Este artículo quiere dejar constancia de ese dolor y, a su vez, dar ciertas recomendaciones para que, aunque no sepamos exactamente qué le pasa a la persona que tenemos enfrente, seamos cuidadosos y no hagamos más daño. ¿Cómo podemos ayudar?
No opines ni valores el físico de nadie, tanto si ha habido cambios como si no. En su lugar, si realmente te preocupa, puedes preguntar “¿Qué tal te encuentras?”.
Halagar sin usar referencias estéticas. Por ejemplo: “te veo feliz”, “eres muy valiente”, “estoy orgulloso de ti”, “menuda fuerza tienes”, “te admiro”, etcétera.
No insistas con la comida. Puedes ofrecer, obviamente, pero no insistir y menos caer en el chantaje emocional. Aquí van algunos ejemplos: “¿De verdad me lo vas a despreciar?”, “Lo he hecho especialmente para ti.”. Ese tipo de comentarios no ayudan, solo hacen que la otra persona se sienta culpable.
Propón otros planes que no necesariamente impliquen comida, como ir al cine, dar un paseo, ver las luces de Navidad. O, aún mejor, pregunta qué le apetece hacer en esos días.
Cuida el lenguaje. Sé que estamos muy acostumbrados a categorizar la comida moralmente y a juzgarla como buena o mala, guarrada o similares. Aunque sea en tono de broma, tiene importancia, porque nadie se come algo tranquilo si elige una “mierda” para comer, siente que hay que compensar o volver al camino correcto.
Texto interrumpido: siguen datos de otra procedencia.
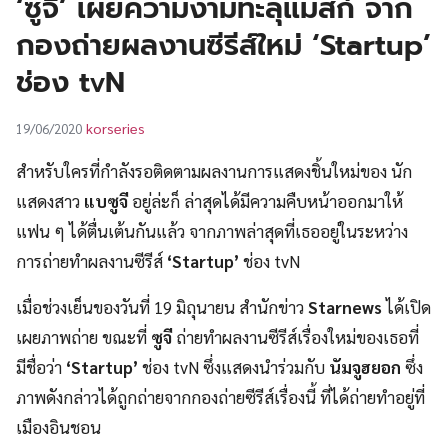
‘ซูจี’ เผยความงามทะลุแมสก์ จาก
UT
กองถ่ายผลงานซีรีส์ใหม่ ‘Startup’
ช่อง tvN
korseries
19/06/2020
สำหรับใครที่กำลังรอติดตามผลงานการแสดงชิ้นใหม่ของ นัก
แสดงสาว
แบซูจี
อยู่ล่ะก็ ล่าสุดได้มีความคืบหน้าออกมาให้
แฟน ๆ ได้ตื่นเต้นกันแล้ว จากภาพล่าสุดที่เธออยู่ในระหว่าง
การถ่ายทำผลงานซีรีส์
‘Startup’
ช่อง tvN
เมื่อช่วงเย็นของวันที่ 19 มิถุนายน สำนักข่าว
Starnews
ได้เปิด
เผยภาพถ่าย ขณะที่
ซูจี
ถ่ายทำผลงานซีรีส์เรื่องใหม่ของเธอที่
มีชื่อว่า
‘Startup’
ช่อง tvN ซึ่งแสดงนำร่วมกับ
นัมจูฮยอก
ซึ่ง
ภาพดังกล่าวได้ถูกถ่ายจากกองถ่ายซีรีส์เรื่องนี้ ที่ได้ถ่ายทำอยู่ที่
เมืองอินชอน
Pues imagina lo que es para alguien que está pasando por un trastorno del comportamiento alimentario (TCA), y que su verdadero triunfo sería poder comer eso que tú consideras una basura nutricional, sin culpa y sin conductas compensatorias después. Para una persona que pasa por un TCA, cada comida es un desafío constante.
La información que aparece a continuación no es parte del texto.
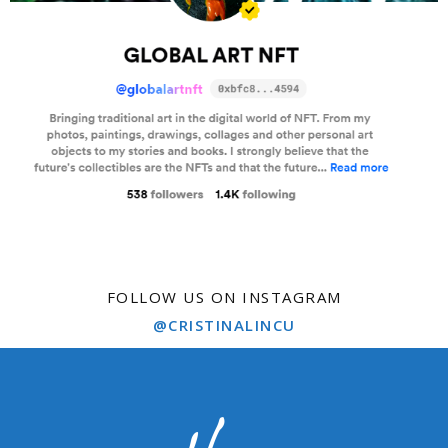
FOLLOW US ON INSTAGRAM
@CRISTINALINCU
Ni en la mesa ni en ningún sitio se habla de los cuerpos de los demás. No comentamos el físico de la presentadora de turno de las campanadas como si estuviéramos desollando un animal. Es un personaje público, pero eso no nos da derecho a ese despiece. Quizá no veas la gravedad en esto, pero te aseguro que, si tienes hijos o niños alrededor, los menores aprenden a valorar su cuerpo a través de estos comentarios y de cómo hables del tuyo, y si no encajan en la norma (ninguno encajamos), el discurso con su cuerpo no va a ser saludable. Esos comentarios siempre nos llevan a la comparación y de la comparación solo surge insatisfacción corporal y malestar. Además, esto potencia que observemos nuestro cuerpo de una manera disociada, lo fragmentamos, como si fuéramos Mr. Potato, solo vemos lo estético y nos olvidamos de todo lo que hace por nosotros, de lo funcional que es. Nos guste o no, sea más o menos normativo, nuestro cuerpo hace por nosotros lo más importante: nos permite vivir y, ya solo por eso, merece todo nuestro respeto. Y por supuesto, el de los demás, también.
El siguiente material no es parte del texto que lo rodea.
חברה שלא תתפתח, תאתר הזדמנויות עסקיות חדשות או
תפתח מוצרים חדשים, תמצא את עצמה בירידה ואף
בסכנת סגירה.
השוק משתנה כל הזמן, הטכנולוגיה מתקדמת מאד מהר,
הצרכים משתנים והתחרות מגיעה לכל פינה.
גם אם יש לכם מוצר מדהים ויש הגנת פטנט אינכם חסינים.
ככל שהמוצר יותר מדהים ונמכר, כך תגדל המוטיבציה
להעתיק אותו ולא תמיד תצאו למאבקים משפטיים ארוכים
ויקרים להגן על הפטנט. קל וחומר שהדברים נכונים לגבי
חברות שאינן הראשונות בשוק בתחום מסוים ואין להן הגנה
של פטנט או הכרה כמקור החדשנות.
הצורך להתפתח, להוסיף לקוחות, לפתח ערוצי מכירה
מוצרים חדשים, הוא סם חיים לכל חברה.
Una persona que pasa por un TCA tiene terror a la comida, a ganar peso y a sentir hambre, por lo que poco ayudan los comentarios que invitan a hacer dieta después de las fiestas. Dejemos de decir que después de las fiestas toca cerrar el pico o que comienzan los juegos del hambre.
Deja de valorar y premiar la delgadez. Acepta y ensalza la diversidad corporal.
Espero que este artículo ayude a ver la gravedad de los TCA y, si tienes a alguien que esté pasando por ello, te dé herramientas para cuidarle. Con nuestras palabras podemos conseguir que transite por él de una forma más amable, sin agravar lo que ya siente. Si cambiamos el discurso que mantenemos sobre nuestros cuerpos, los ajenos y la comida, conseguiremos tener una sociedad más sana mentalmente, conseguiremos prevenir los TCA y será más libre respecto a la estética.